Celtic warriors used to cut off the heads of their enemies in battle and display them as trophies. They mounted heads in doorposts and hung them from their belts. This might seem barbaric to us, but to the Celt the seat of spiritual power was the head, so by taking the head of a foe they were appropriating that power for themselves. It was a kind of bloody religious observance.
The Celts were a very spiritual people. They had many gods and goddesses in which they revered nature and the world around them. The Celtic religious system operated in a way much like the Romans. The only significant difference is that while the Romans and Greeks thought their deities were immortal, the Celts believed nothing could escape the grasp of reality and death. This is evident especially with Cuchulainn, who is a very well known hero who dies on the battlefield in the myth of" The Cattle-Raid of Cualnge”.
The Celts had lots of large festivals held in honor of certain gods or goddesses whom they felt deserved special recognition for their role in life.
Celtic priests were called druids, and their religion, druidism. Little is known of the druids because their rites were never written down. Apparently their gods were similar to those of other early peoples.
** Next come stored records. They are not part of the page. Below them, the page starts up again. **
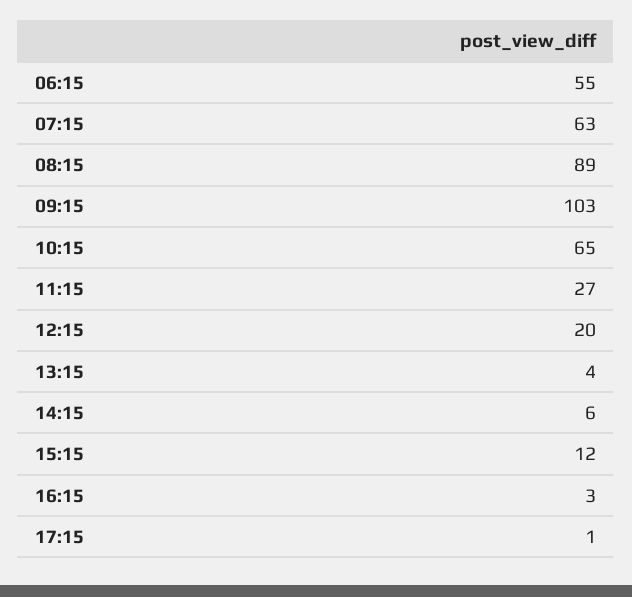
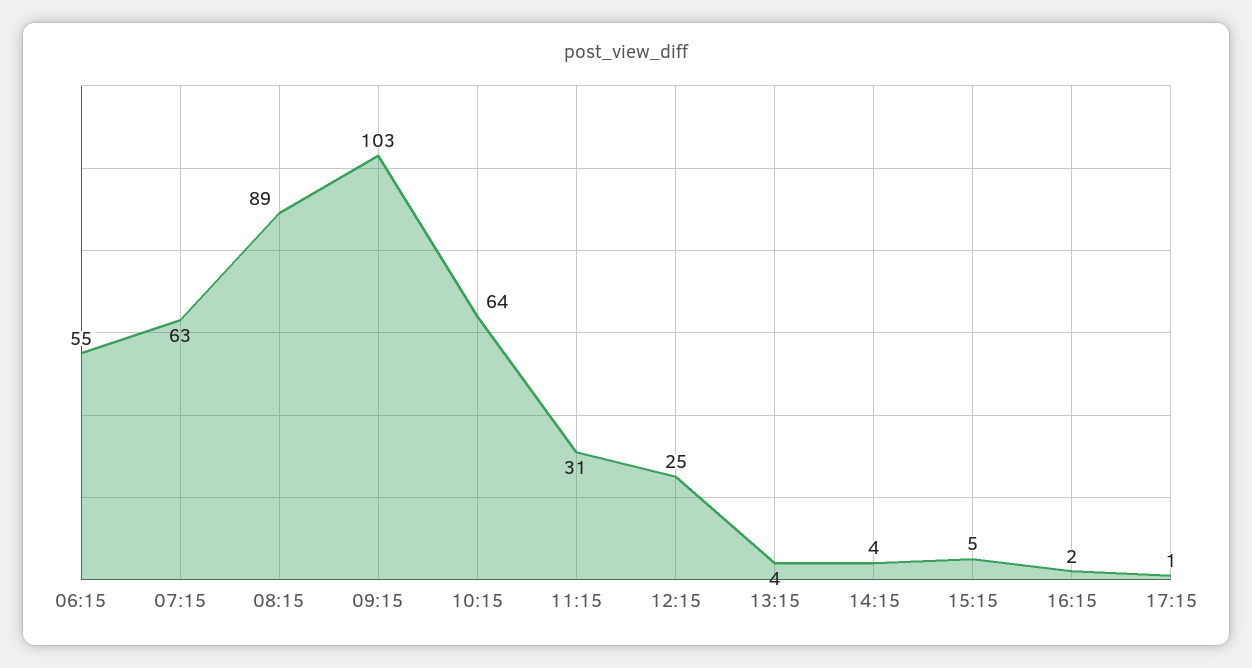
  {
    "06:15": 55,
    "07:15": 63,
    "08:15": 89,
    "09:15": 103,
-   "10:15": 65,
+   "10:15": 64,
-   "11:15": 27,
+   "11:15": 31,
-   "12:15": 20,
+   "12:15": 25,
    "13:15": 4,
-   "14:15": 6,
+   "14:15": 4,
-   "15:15": 12,
+   "15:15": 5,
-   "16:15": 3,
+   "16:15": 2,
    "17:15": 1
  }

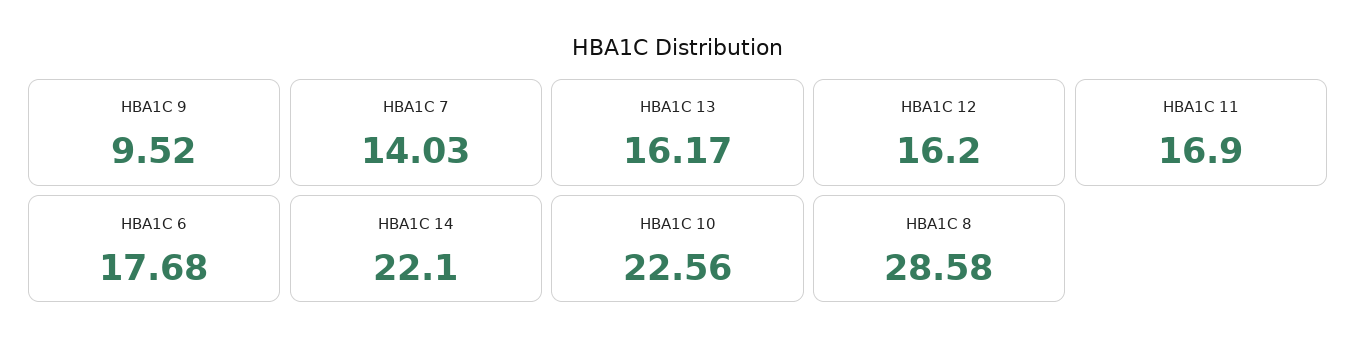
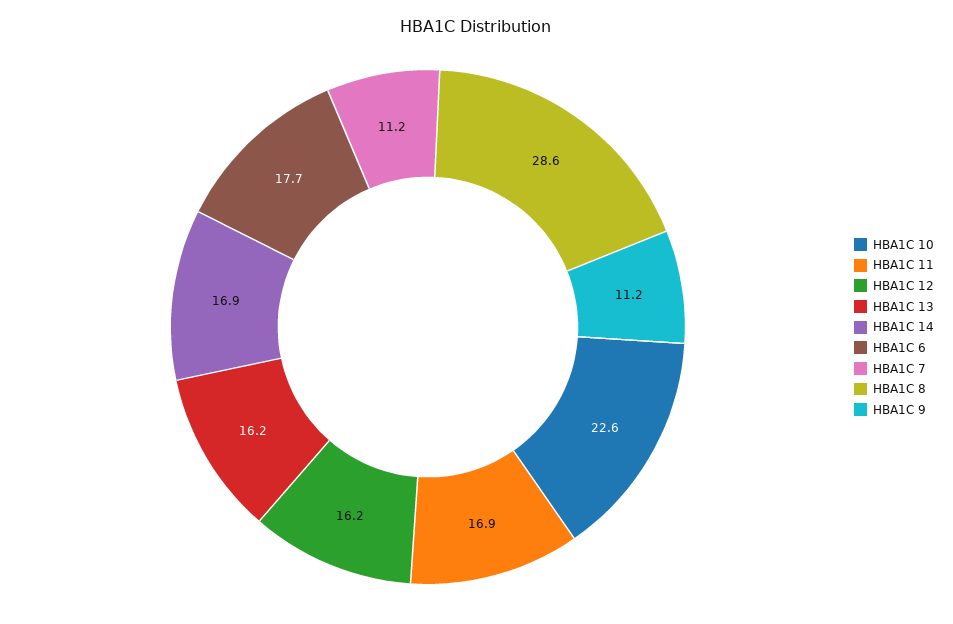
  {
-   "HBA1C 9": 9.52,
+   "HBA1C 9": 11.2,
-   "HBA1C 7": 14.03,
+   "HBA1C 7": 11.2,
    "HBA1C 13": 16.17,
    "HBA1C 12": 16.2,
    "HBA1C 11": 16.9,
    "HBA1C 6": 17.68,
-   "HBA1C 14": 22.1,
+   "HBA1C 14": 16.9,
    "HBA1C 10": 22.56,
    "HBA1C 8": 28.58
  }

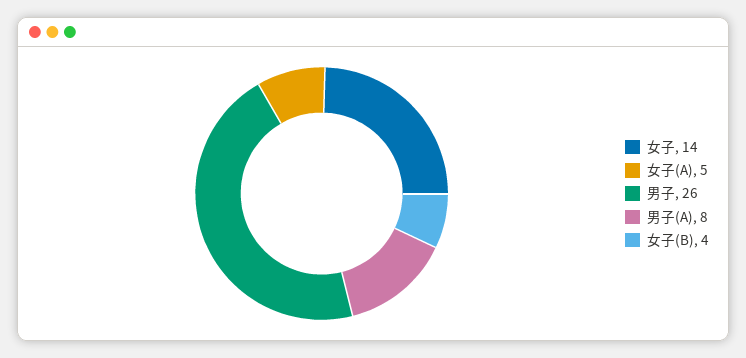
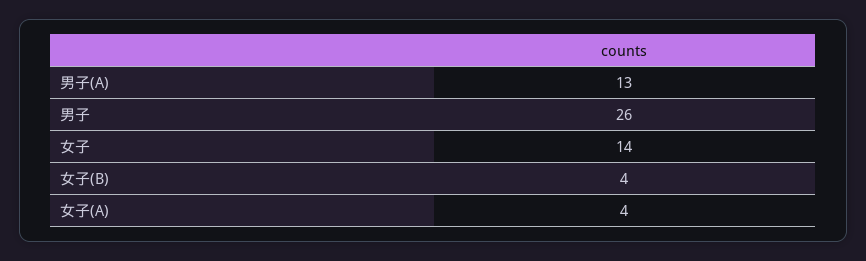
  {
    "女子": 14,
-   "女子(A)": 5,
+   "女子(A)": 4,
    "男子": 26,
-   "男子(A)": 8,
+   "男子(A)": 13,
    "女子(B)": 4
  }

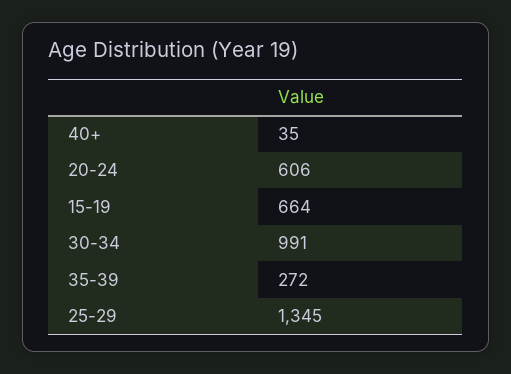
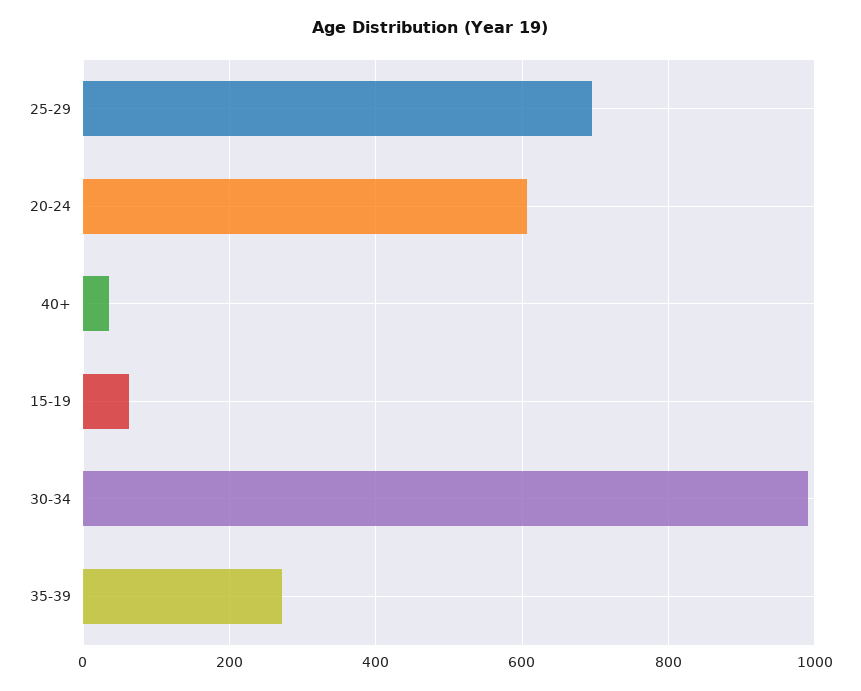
  {
    "40+": 35,
    "20-24": 606,
-   "15-19": 664,
+   "15-19": 60,
    "30-34": 991,
    "35-39": 272,
-   "25-29": 1345
+   "25-29": 700
  }

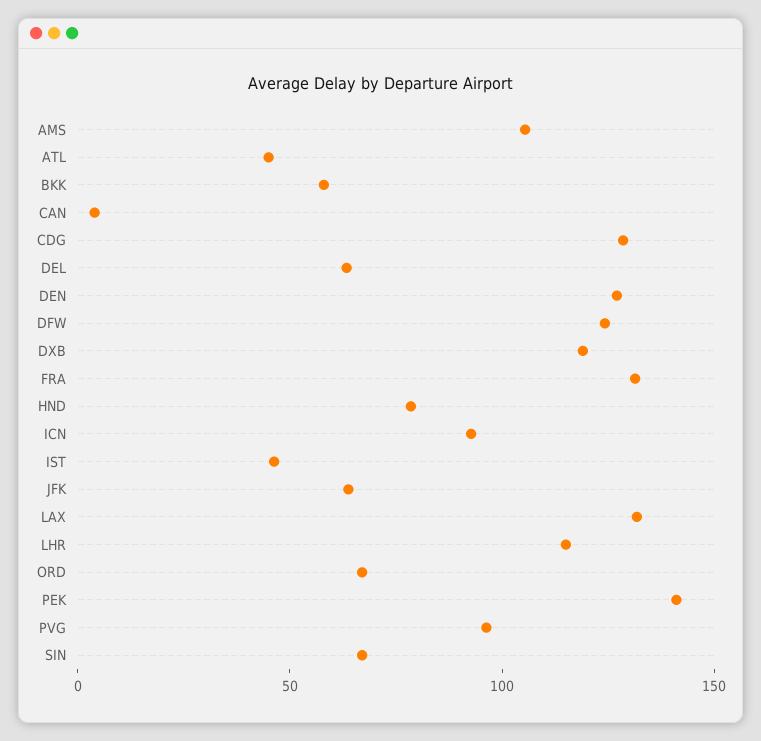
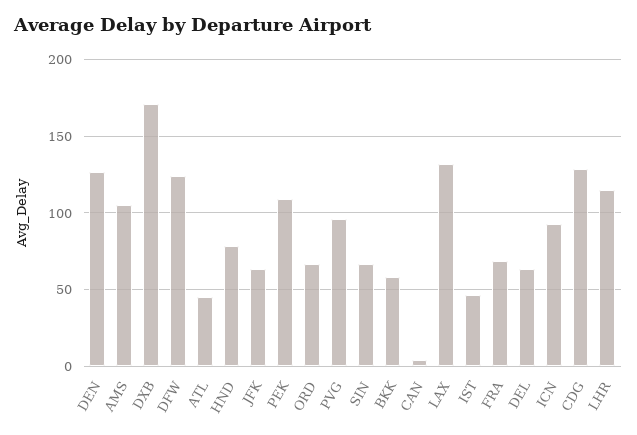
  {
    "AMS": 105,
    "ATL": 45,
    "BKK": 60,
    "CAN": 5,
    "CDG": 130,
    "DEL": 65,
    "DEN": 125,
    "DFW": 125,
-   "DXB": 120,
+   "DXB": 170,
-   "FRA": 130,
+   "FRA": 70,
    "HND": 80,
    "ICN": 95,
    "IST": 45,
    "JFK": 65,
    "LAX": 130,
    "LHR": 115,
    "ORD": 65,
-   "PEK": 140,
+   "PEK": 110,
    "PVG": 95,
    "SIN": 65
  }

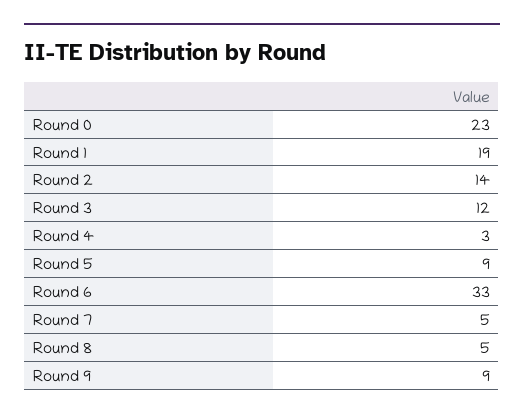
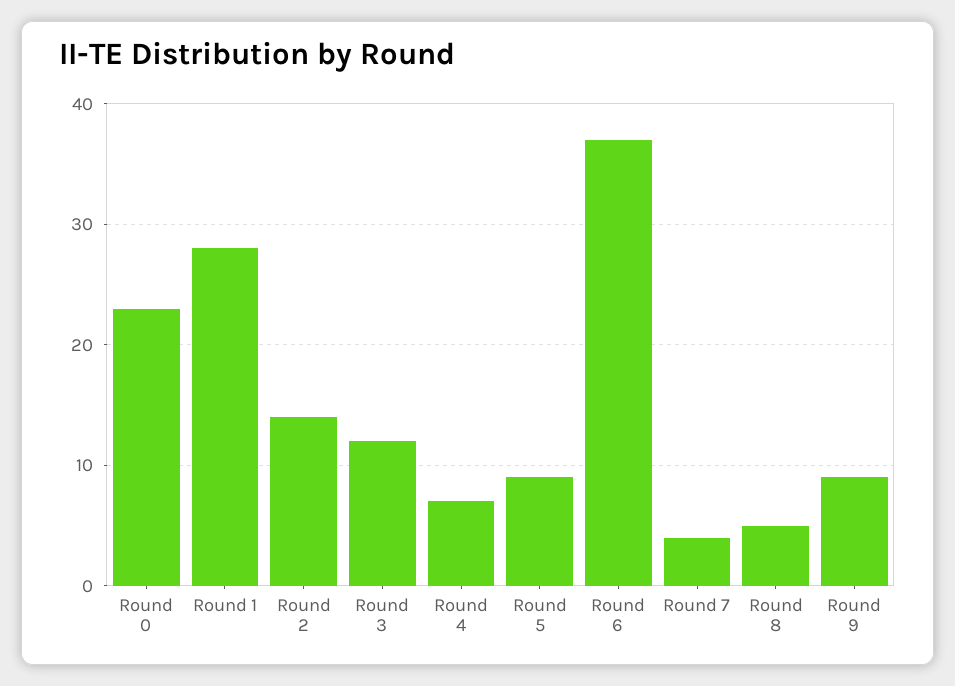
  {
    "Round 0": 23,
-   "Round 1": 19,
+   "Round 1": 28,
    "Round 2": 14,
    "Round 3": 12,
-   "Round 4": 3,
+   "Round 4": 7,
    "Round 5": 9,
-   "Round 6": 33,
+   "Round 6": 37,
-   "Round 7": 5,
+   "Round 7": 4,
    "Round 8": 5,
    "Round 9": 9
  }

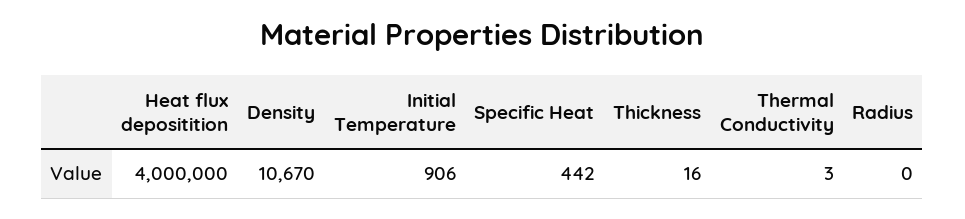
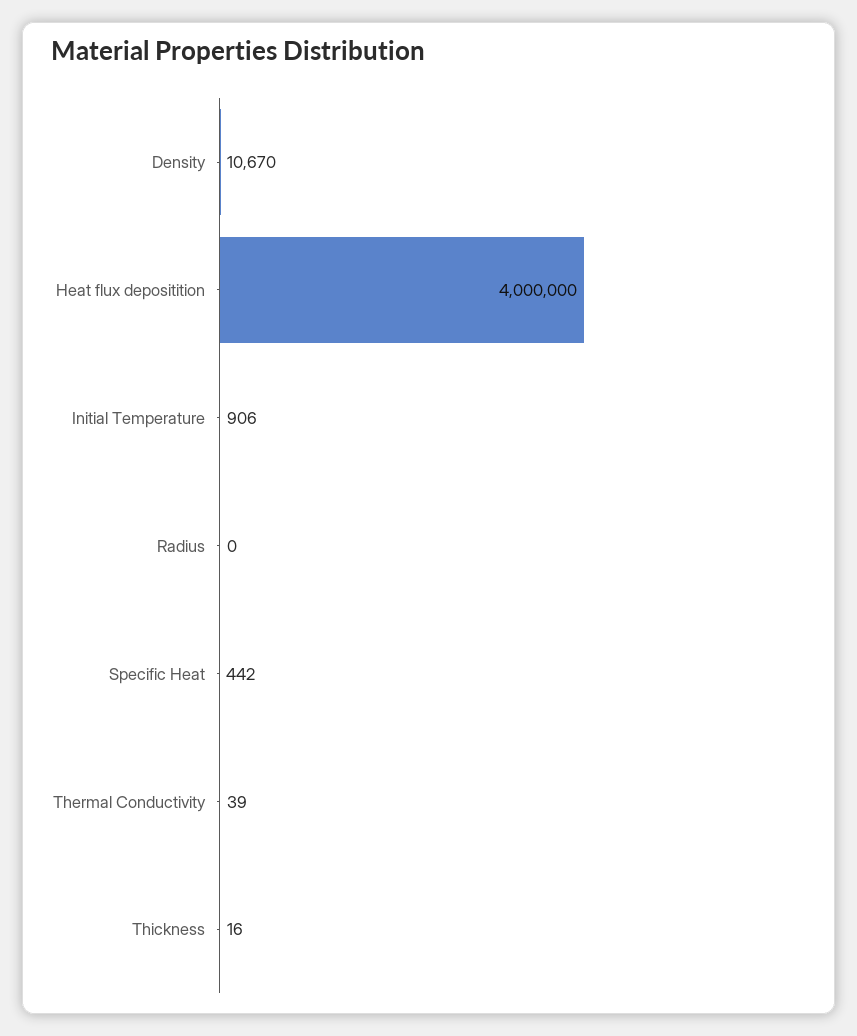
  {
    "Heat flux depositition": 4000000,
    "Density": 10670,
    "Initial Temperature": 906,
    "Specific Heat": 442,
    "Thickness": 16,
-   "Thermal Conductivity": 3,
+   "Thermal Conductivity": 39,
    "Radius": 0
  }

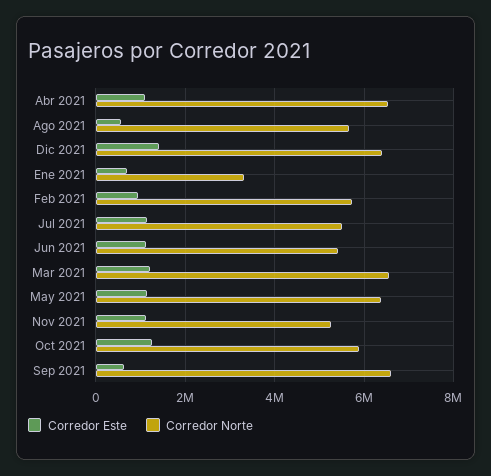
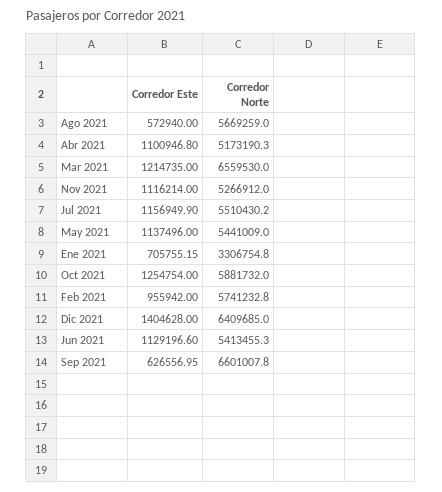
  {
    "Corredor Este": {
      "Abr 2021": 1100946.8,
      "Ago 2021": 572940,
      "Dic 2021": 1404628,
      "Ene 2021": 705755.15,
      "Feb 2021": 955942,
      "Jul 2021": 1156949.9,
      "Jun 2021": 1129196.6,
      "Mar 2021": 1214735,
      "May 2021": 1137496,
      "Nov 2021": 1116214,
      "Oct 2021": 1254754,
      "Sep 2021": 626556.95
    },
    "Corredor Norte": {
-     "Abr 2021": 6600000,
+     "Abr 2021": 5173190.3,
      "Ago 2021": 5669259,
      "Dic 2021": 6409685,
      "Ene 2021": 3306754.8,
      "Feb 2021": 5741232.8,
      "Jul 2021": 5510430.2,
      "Jun 2021": 5413455.3,
      "Mar 2021": 6559530,
-     "May 2021": 6400000,
+     "May 2021": 5441009,
      "Nov 2021": 5266912,
      "Oct 2021": 5881732,
      "Sep 2021": 6601007.8
    }
  }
The druids of Gaul were both judges and priests who sacrificed criminals to their gods.
Druids were also judges, mediators and political advisors. A person who in the future becam druid was usually taken from noble families and was taught from the child hood. To eventually become druid, a person needed 20 years.
Druids didn't believed in heaven or hell, but they preached an automatic reincarnation on Earth, regardless of one's deeds in life.